# Prompt
Only the lines from the start of the data through the one containing "the mean NDVI" belong in your answer; return them exactly.

# Data extract
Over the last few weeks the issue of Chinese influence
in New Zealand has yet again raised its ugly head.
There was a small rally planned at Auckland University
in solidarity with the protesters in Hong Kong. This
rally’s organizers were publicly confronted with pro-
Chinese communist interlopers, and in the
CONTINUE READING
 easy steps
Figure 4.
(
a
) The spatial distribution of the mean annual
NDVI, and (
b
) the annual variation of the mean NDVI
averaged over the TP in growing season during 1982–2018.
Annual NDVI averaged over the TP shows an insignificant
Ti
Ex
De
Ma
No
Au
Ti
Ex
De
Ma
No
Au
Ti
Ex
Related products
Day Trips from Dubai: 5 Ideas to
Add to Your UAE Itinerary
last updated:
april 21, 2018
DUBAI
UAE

# Final answer
Over the last few weeks the issue of Chinese influence
in New Zealand has yet again raised its ugly head.
There was a small rally planned at Auckland University
in solidarity with the protesters in Hong Kong. This
rally’s organizers were publicly confronted with pro-
Chinese communist interlopers, and in the
CONTINUE READING
 easy steps
Figure 4.
(
a
) The spatial distribution of the mean annual
NDVI, and (
b
) the annual variation of the mean NDVI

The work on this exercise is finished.